The Commands, In Order¶
# is the kubelet alive?
systemctl status kubelet
# is the container runtime alive?
systemctl status containerd
# kubelet logs — what's it complaining about?
journalctl -u kubelet -n 50 --no-pager
# disk space — is the node full?
df -h
# memory — is it under pressure?
free -m
# are containers actually running at the OS level?
crictl ps
# what does the kubelet config look like?
cat /var/lib/kubelet/config.yaml
# static pod manifests — anything broken here?
ls /etc/kubernetes/manifests/
What Each One Tells You¶
systemctl status kubelet — is the kubelet process running or dead. First thing to check, every time.
systemctl status containerd — is the container runtime up. If containerd is dead, no containers can start even if kubelet is fine.
journalctl -u kubelet -n 50 --no-pager — the last 50 kubelet log lines. This is where the actual error is. Typo in a binary name, missing config file, cert error — it'll be here.
df -h — disk pressure. A full disk kills the kubelet. Nodes with full disks go NotReady silently from kubectl's perspective.

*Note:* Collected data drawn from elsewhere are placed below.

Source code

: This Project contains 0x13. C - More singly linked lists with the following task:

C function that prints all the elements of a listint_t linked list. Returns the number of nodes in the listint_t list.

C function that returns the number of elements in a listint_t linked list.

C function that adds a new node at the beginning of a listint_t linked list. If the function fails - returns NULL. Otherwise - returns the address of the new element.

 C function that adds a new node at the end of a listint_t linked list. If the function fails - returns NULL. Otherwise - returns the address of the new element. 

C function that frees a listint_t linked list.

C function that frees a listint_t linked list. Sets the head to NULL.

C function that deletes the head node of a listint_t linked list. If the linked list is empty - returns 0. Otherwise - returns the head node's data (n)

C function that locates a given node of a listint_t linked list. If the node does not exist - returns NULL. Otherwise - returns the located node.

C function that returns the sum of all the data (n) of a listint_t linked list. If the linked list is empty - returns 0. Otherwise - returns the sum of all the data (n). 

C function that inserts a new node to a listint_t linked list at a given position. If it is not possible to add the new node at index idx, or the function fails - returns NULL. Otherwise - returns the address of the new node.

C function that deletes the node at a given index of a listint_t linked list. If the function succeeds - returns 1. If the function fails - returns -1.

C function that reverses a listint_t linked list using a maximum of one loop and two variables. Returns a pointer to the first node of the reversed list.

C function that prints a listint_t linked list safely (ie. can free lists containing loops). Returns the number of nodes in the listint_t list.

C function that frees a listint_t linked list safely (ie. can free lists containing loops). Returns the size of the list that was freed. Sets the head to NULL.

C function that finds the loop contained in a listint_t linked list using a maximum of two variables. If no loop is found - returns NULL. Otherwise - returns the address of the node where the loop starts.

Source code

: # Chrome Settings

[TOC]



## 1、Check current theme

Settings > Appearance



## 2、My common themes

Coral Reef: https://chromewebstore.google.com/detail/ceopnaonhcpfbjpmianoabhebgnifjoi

free -m — memory pressure. Same idea — resource exhaustion shows as NotReady.
crictl ps — shows containers running at the containerd level, bypassing Kubernetes entirely. Useful when kubectl shows nothing but containers might still be running. Think of it as docker ps for the CRI layer.
cat /var/lib/kubelet/config.yaml — the kubelet's own config file. If it's malformed or missing, the kubelet won't start.
ls /etc/kubernetes/manifests/ — static pod manifests for control plane components. A broken yaml here means apiserver, etcd, scheduler, or controller-manager won't start.
The Pattern¶
The first two commands tell you if the key processes are up. journalctl tells you why if they're not. df and free rule out resource pressure. Everything else is digging deeper once you know the direction.
Fixing comes after. Troubleshoot first, understand what's broken, then fix it.